Passage for review:
■ ■ ■ ■ ■ ■ ■
Multi domain redirect to single domain
-
Hello, all SEOers.
Today, I would like to get some ideas about handling multiple domains.
I have a client who bought numerous domains under purpose of prevent abuse of their brand name and at the same time for future uses.
This client bought more than 100 domains.
Some domains are paused, parked, lived and redirected to other site.
I don't worry too much of parked domains and paused domains.
However, what I am worrying is that there are about 40 different domains are now redirected to single domain and meta refresh was used for redirections.
As far as I know, this can raise red flag for Google.
I asked clients to clean up unnecessary domains, yet they want to keep them all.
So now I have to figure out how to handle all domains which are redirect to single domain.
So far, I came up with following ideas.
1. Build gateway page which shows lists of my client sites and redirect all domains to gateway page.
2. Implement robots.txt file to all different domains
3. Delete the redirects and leave it as parked domains.
Could anyone can share other ideas in order to handling current status?
Please people, share your ideas for me.
-
There's a few ways to look at this.. but it entirely depends on the domains. If they are all brand domains, then you secure your brand names and redirect all traffic to the main domain. If you're aiming at SEO value, then you gain the authority (if there is any) of all the domains that you redirect to the primary.
Why wouldn't you want to redirect 100 domains? Honestly I don't think Google would look at that like a red flag, but again it entirely depends on the domains. If you redirect domains with bad reputation, or former penalties, then you'll automatically inherit the bad reputation. So that can work either way - depends on the domains.
-
I know where you are coming from David but to be honest i don't think Google will look too depth in to it and on the other hand you cannot stop (even your competitors) to build links on your redirected domains... so its better to play safe! (My opinion!)
-
If the whole domain redirect strategy is around brand protection each these domains have no links anyway so no SEO benefit. If you link a whole bunch of misspelt versions they will understand what you are doing and see that's not done for traffic purposes.
David
-
I would redirect all the domains to the primary domain and make sure they are done via a 301 redirect.
■ ■ ■ ■ ■ ■ ■
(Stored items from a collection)

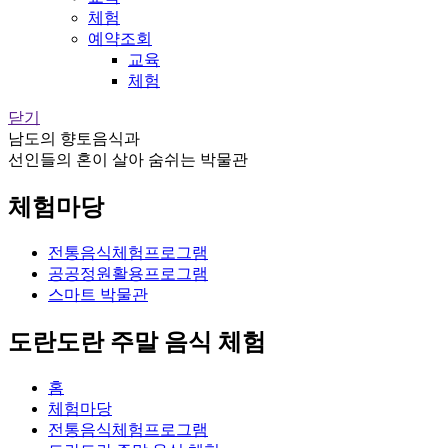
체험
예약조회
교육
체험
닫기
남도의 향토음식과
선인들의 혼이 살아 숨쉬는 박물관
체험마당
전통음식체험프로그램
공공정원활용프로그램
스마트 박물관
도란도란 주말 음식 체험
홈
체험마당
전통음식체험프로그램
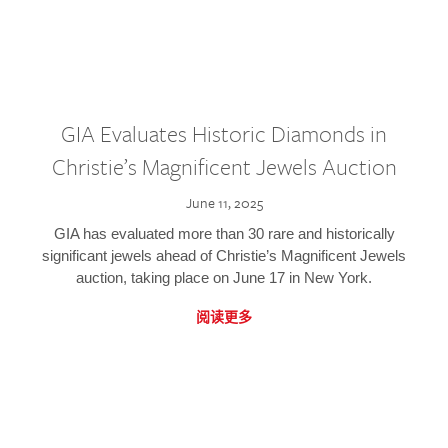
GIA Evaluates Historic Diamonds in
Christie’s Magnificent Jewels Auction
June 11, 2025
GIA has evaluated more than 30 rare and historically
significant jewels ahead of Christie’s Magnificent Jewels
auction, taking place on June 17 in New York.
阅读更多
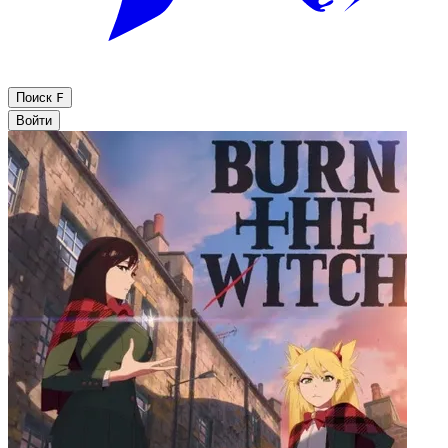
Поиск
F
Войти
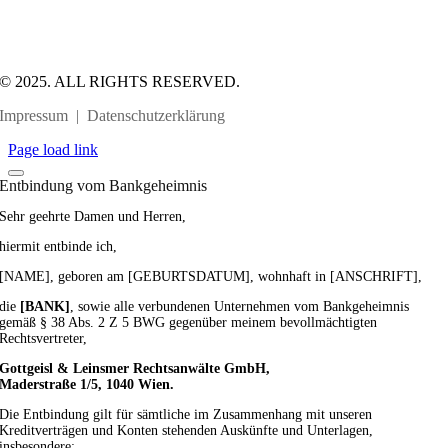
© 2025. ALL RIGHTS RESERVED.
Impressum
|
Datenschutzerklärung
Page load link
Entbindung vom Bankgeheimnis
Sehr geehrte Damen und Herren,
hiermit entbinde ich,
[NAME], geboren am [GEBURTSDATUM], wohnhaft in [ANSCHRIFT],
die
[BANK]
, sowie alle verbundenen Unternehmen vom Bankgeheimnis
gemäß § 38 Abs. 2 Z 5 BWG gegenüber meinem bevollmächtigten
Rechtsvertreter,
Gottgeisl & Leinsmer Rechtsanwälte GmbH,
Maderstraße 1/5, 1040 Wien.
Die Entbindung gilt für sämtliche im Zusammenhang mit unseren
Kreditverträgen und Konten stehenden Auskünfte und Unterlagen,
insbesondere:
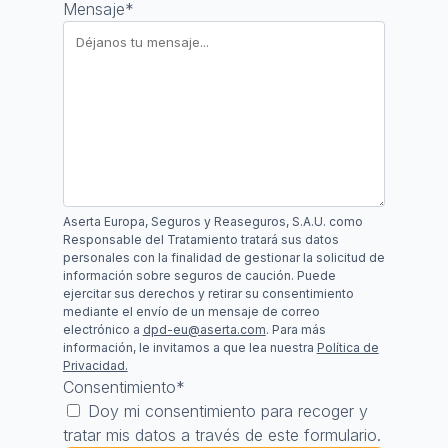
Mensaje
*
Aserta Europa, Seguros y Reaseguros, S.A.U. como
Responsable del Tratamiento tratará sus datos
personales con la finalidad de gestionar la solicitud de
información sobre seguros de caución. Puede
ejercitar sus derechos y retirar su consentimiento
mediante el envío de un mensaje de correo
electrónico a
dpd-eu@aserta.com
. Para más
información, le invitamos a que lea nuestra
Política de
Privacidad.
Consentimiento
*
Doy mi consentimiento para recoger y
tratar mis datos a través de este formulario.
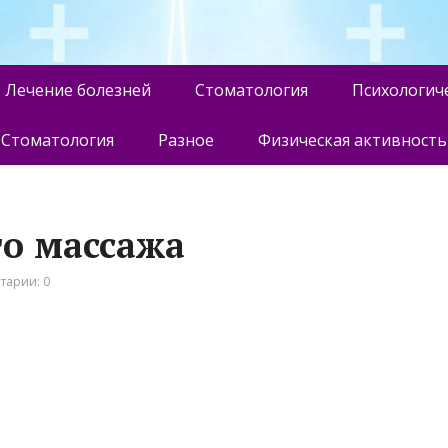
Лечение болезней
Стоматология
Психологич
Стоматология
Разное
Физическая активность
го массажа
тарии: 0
■ ■ ■ ■ ■ ■ ■
Exercise 1: From the forum thread on domain redirects, reproduce the passage that begins at the words "I asked clients" and stops after the words "to gateway page.".
Exercise 2:
Answer these questions using the forum thread on domain redirects.
(a) How many domains did the client buy?
(b) What method was used to redirect the roughly 40 domains that point to a single domain?
(c) What kind of redirect does the final reply recommend?
Exercise 3: Write the next part of the forum thread on domain redirects, picking up after its final reply.

Exercise response 1:
I asked clients to clean up unnecessary domains, yet they want to keep them all.
So now I have to figure out how to handle all domains which are redirect to single domain.
So far, I came up with following ideas.
1. Build gateway page which shows lists of my client sites and redirect all domains to gateway page.

Exercise response 2:
(a) More than 100.
(b) Meta refresh.
(c) A 301 redirect.

Exercise response 3:
Here, if from Primary domain you mean to say the main domain then i might disagree you here because if you are going to redirect tons of website to the main website... this is a clear indication to Google that i am taking all the domains and pointing it to one place so that i can eat as much traffic as possible which is not really a good strategy in Google's eye!
-
That's true! also do not act like a network.. Google hates it!
-
Hello,
I would redirect all the domains to the primary domain and make sure they are done via a 301 redirect and then focus your efforts on your main website, if you build out a whole lot of thin content sites they will likely never rank and will be eventually turfed out of the index as they have no authority.
If you focus on the main domain, you can worry about their future use later and just remove the individual redirect on any of these 100 domains when you are ready.
David
-
yep that's the idea make something from it , but a very important factor is that the link to the main domain you put only after they gain a good DA and on different c class and here you have good 40 links that will never go away , don't we all looking for those all the time
-
Ok this is interesting… I had a client who has several domains like around 12 redirecting to the main website (different URLs) and I didn’t see any problem with that…
40 seems a BIG number to me and it can show a red flag to Google… keeping the Mikes idea in mind why not divide the domains…
Out of 40 domains let’s say use 5 for industry related blog and update them one a month with some quick link building on it.
Other 3 as QnA websites… mostly it will be a UGC data so it won’t increase too much of your work…
Redirect 5 websites on different URLs of the main website….
Use the next 2 domains on a review website… again a UGC so not much work in a long term…
(use c class IPs)
… and the same way divide the domain pointing from one website to different others and optimize them to get traffic from them as well…. Why I think it will be interesting is because it will take you to the safe place and at the same time you will be opening several different channels to attract qualified and targeted traffic to the website…
-
well it depend what you want to benefit from this domains and what is your client field , i would do the follow:
get 40 blogs or landing pages on this domain , promote and do some seo on those to get a good DA , then put those 40 on different c class servers and link them to your main domain
Got a burning SEO question?
Subscribe to Moz Pro to gain full access to Q&A, answer questions, and ask your own.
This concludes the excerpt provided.